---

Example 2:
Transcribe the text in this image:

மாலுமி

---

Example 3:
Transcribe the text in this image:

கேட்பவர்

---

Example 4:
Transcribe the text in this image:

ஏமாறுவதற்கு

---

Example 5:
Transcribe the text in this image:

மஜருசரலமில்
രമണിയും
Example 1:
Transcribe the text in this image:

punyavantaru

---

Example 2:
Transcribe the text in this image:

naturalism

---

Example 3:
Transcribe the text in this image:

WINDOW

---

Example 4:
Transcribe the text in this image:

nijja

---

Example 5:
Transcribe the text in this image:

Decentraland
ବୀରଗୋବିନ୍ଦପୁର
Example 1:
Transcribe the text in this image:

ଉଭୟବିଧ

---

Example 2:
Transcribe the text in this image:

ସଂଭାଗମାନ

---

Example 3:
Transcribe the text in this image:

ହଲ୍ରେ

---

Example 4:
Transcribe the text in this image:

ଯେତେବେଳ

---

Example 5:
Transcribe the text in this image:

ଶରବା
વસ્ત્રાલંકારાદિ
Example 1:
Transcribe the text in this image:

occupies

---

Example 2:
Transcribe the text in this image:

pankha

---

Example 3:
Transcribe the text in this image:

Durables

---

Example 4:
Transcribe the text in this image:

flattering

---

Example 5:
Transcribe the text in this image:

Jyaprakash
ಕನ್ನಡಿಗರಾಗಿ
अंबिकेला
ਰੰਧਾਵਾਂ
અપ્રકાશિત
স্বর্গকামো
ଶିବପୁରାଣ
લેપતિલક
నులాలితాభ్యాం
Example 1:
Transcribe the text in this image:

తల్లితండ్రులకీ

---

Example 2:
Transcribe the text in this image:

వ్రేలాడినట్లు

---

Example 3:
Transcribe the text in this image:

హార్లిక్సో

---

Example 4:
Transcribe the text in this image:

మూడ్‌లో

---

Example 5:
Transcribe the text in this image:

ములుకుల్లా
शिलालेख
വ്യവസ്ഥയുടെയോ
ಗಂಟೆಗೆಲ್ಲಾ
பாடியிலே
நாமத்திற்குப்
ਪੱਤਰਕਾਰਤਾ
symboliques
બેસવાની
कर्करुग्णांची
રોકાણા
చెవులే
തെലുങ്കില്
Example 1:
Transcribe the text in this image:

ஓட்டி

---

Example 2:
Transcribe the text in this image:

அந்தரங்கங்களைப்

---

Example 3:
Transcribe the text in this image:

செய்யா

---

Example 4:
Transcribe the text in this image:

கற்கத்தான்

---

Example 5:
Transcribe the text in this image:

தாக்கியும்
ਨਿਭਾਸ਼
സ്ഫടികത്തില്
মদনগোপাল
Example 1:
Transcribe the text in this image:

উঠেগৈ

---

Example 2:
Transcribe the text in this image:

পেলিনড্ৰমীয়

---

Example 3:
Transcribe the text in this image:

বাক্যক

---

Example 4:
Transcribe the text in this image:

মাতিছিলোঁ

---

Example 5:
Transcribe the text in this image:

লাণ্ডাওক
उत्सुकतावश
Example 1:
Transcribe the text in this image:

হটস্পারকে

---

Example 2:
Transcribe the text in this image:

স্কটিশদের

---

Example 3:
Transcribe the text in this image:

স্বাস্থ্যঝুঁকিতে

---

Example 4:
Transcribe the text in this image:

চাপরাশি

= = = =

▸ **Task objective**: Copy out every entry exactly.

▸ **Exercise result**:
---

Example 2:
Transcribe the text in this image:

மாலுமி

---

Example 3:
Transcribe the text in this image:

கேட்பவர்

---

Example 4:
Transcribe the text in this image:

ஏமாறுவதற்கு

---

Example 5:
Transcribe the text in this image:

மஜருசரலமில்
രമണിയും
Example 1:
Transcribe the text in this image:

punyavantaru

---

Example 2:
Transcribe the text in this image:

naturalism

---

Example 3:
Transcribe the text in this image:

WINDOW

---

Example 4:
Transcribe the text in this image:

nijja

---

Example 5:
Transcribe the text in this image:

Decentraland
ବୀରଗୋବିନ୍ଦପୁର
Example 1:
Transcribe the text in this image:

ଉଭୟବିଧ

---

Example 2:
Transcribe the text in this image:

ସଂଭାଗମାନ

---

Example 3:
Transcribe the text in this image:

ହଲ୍ରେ

---

Example 4:
Transcribe the text in this image:

ଯେତେବେଳ

---

Example 5:
Transcribe the text in this image:

ଶରବା
વસ્ત્રાલંકારાદિ
Example 1:
Transcribe the text in this image:

occupies

---

Example 2:
Transcribe the text in this image:

pankha

---

Example 3:
Transcribe the text in this image:

Durables

---

Example 4:
Transcribe the text in this image:

flattering

---

Example 5:
Transcribe the text in this image:

Jyaprakash
ಕನ್ನಡಿಗರಾಗಿ
अंबिकेला
ਰੰਧਾਵਾਂ
અપ્રકાશિત
স্বর্গকামো
ଶିବପୁରାଣ
લેપતિલક
నులాలితాభ్యాం
Example 1:
Transcribe the text in this image:

తల్లితండ్రులకీ

---

Example 2:
Transcribe the text in this image:

వ్రేలాడినట్లు

---

Example 3:
Transcribe the text in this image:

హార్లిక్సో

---

Example 4:
Transcribe the text in this image:

మూడ్‌లో

---

Example 5:
Transcribe the text in this image:

ములుకుల్లా
शिलालेख
വ്യവസ്ഥയുടെയോ
ಗಂಟೆಗೆಲ್ಲಾ
பாடியிலே
நாமத்திற்குப்
ਪੱਤਰਕਾਰਤਾ
symboliques
બેસવાની
कर्करुग्णांची
રોકાણા
చెవులే
തെലുങ്കില്
Example 1:
Transcribe the text in this image:

ஓட்டி

---

Example 2:
Transcribe the text in this image:

அந்தரங்கங்களைப்

---

Example 3:
Transcribe the text in this image:

செய்யா

---

Example 4:
Transcribe the text in this image:

கற்கத்தான்

---

Example 5:
Transcribe the text in this image:

தாக்கியும்
ਨਿਭਾਸ਼
സ്ഫടികത്തില്
মদনগোপাল
Example 1:
Transcribe the text in this image:

উঠেগৈ

---

Example 2:
Transcribe the text in this image:

পেলিনড্ৰমীয়

---

Example 3:
Transcribe the text in this image:

বাক্যক

---

Example 4:
Transcribe the text in this image:

মাতিছিলোঁ

---

Example 5:
Transcribe the text in this image:

লাণ্ডাওক
उत्सुकतावश
Example 1:
Transcribe the text in this image:

হটস্পারকে

---

Example 2:
Transcribe the text in this image:

স্কটিশদের

---

Example 3:
Transcribe the text in this image:

স্বাস্থ্যঝুঁকিতে

---

Example 4:
Transcribe the text in this image:

চাপরাশি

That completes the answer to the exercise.